Exercices à faire:
(1) Quelles lignes contiennent le mot « tank » ? Sélectionnez-les toutes et recopiez-les.
(2) Pouvez-vous poursuivre l'extrait sur la crise et ses effets sur la ville et les mobilités à partir de sa dernière phrase ?

Avec l’urgence, des solutions qui semblaient impossibles hier, comme le télétravail, sont devenues intéressantes pour les organisations publiques et privées. Comme par contraste, la crise a également mis en exergue ce que l’on ne souhaitait plus revoir « après » comme la saturation des réseaux, la pollution, et le bruit. Elle nous a montré la faiblesse d’un modèle basé sur la toute-puissance de la science. En France, la crise a fortement ébranlé la confiance vis-à-vis des élites, des politiques. Elle a entraîné une forte critique vis-à-vis de l’État défaillant et une demande. Elle a redonné du sens à la proximité, au local comme dimension du réel, de la débrouille et figure de réassurance. Elle a montré l’importance de notions comme le bien être. Elle a redonné un sens à de petites choses du quotidien comme la confection d’un bon repas et souvent replacé la famille et les amis au centre.
La crise a eu et aura un impact sur l’aménagement de la ville et des mobilités, des biens et des personnes qu’il conviendra de suivre. On assiste notamment à une revalorisation des circuits courts, avec la volonté d’acheter et de consommer local et de retrouver une qualité de vivre près de chez soi. Ce sont autant d’éléments qui joueront nécessairement sur les localisations d’activités et le système de mobilités des biens et des personnes à différentes échelles.

Lignes de données:
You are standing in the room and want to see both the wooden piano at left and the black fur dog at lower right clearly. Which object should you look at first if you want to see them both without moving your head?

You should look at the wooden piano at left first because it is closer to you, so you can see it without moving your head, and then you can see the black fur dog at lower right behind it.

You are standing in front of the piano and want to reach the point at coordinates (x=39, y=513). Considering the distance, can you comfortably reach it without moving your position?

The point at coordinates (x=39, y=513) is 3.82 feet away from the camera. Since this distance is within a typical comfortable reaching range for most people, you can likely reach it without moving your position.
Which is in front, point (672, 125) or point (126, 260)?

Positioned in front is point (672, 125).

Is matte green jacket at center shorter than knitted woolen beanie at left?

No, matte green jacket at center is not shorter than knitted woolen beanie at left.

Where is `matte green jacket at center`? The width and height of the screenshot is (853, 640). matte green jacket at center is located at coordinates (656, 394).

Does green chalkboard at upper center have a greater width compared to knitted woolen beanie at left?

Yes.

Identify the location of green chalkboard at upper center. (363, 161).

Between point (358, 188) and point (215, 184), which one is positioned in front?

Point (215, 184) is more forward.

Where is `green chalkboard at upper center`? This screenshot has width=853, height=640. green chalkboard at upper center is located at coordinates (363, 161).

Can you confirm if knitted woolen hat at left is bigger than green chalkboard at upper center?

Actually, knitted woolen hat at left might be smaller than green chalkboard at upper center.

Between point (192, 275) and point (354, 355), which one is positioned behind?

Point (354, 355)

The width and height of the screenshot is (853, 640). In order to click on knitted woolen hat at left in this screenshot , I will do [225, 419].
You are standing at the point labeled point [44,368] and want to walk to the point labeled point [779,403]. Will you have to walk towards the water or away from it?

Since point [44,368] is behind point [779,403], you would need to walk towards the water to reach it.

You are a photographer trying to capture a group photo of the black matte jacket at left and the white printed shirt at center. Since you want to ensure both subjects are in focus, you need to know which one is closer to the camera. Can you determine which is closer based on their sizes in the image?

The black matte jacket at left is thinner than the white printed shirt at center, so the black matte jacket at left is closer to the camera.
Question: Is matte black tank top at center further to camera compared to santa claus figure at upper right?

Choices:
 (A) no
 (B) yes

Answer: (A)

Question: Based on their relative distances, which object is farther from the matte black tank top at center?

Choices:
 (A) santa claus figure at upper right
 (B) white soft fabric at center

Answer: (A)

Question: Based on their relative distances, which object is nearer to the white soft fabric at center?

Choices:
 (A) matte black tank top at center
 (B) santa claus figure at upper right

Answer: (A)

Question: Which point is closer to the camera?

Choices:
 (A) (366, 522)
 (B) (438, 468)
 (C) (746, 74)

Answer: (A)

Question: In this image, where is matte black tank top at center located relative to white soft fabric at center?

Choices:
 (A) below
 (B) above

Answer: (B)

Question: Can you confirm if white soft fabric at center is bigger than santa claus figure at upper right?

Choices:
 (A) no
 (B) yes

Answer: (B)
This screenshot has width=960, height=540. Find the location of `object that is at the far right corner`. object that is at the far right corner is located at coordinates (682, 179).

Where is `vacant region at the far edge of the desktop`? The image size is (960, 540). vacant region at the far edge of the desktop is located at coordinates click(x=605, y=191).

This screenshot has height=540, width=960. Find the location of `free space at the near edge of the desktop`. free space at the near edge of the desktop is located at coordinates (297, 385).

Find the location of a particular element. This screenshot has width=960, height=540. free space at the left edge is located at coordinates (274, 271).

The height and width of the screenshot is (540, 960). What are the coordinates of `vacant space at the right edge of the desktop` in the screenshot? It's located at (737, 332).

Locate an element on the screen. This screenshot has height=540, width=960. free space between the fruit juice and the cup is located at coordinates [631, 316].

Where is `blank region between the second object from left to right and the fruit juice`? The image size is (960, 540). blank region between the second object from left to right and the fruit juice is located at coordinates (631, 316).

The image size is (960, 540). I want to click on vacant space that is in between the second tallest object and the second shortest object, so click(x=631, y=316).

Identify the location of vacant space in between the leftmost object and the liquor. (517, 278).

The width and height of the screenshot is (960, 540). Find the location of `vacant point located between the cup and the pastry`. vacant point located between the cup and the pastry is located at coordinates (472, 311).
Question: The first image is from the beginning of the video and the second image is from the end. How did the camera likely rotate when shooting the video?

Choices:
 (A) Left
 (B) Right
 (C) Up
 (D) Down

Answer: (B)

Réponses par exercice:
(1)
Question: Is matte black tank top at center further to camera compared to santa claus figure at upper right?
Question: Based on their relative distances, which object is farther from the matte black tank top at center?
 (A) matte black tank top at center
Question: In this image, where is matte black tank top at center located relative to white soft fabric at center?

(2)
La crise met notamment en lumière l’intérêt d’une approche spatio-temporelle de nos vies et de nos territoires. Elle donne un nouveau souffle à des politiques des temps et des mobilités, à des approches chronotopiques qui se déploient depuis une vingtaine d’années en France, portées par de nombreuses villes (dont la Métropole de Lyon, dans son service usages et expérimentations, mais aussi Poitiers, Saint-Denis, les métropoles de Rennes, Strasbourg, Lille.., mais aussi par des chercheurs de différentes disciplines et relayées au sein de Tempo territorial, réseau d’acteurs des politiques temporelles. Avec le déconfinement, les solutions développées pour répondre à la « distanciation physique » jouent notamment sur l’étalement des activités dans l’espace et le temps. Elles s’appuient sur le soft, plutôt que sur le "hard" à l’exemple de l’expérimentation de nouvelles pistes cyclables ou du déploiement des terrasses sur l’espace public dans une logique d’urbanisme « tactique » ou « temporaire ».
Avec le déconfinement, la question qui nous est posée est : comment vivre ensemble à relative distance les uns des autres, sans se toucher ? C’est un paradoxe et un défi pour la ville, « lieu de maximisation des interactions » [2]. Il va falloir utiliser les temps et les espaces libres pour dé-saturer [3] et respecter la « distanciation spatiale ». On voit resurgir des solutions déjà anciennes, comme le lissage des horaires dans les transports, les aménagements temporaires, ou le télétravail qui intègre l’immobilité dans les politiques de mobilité.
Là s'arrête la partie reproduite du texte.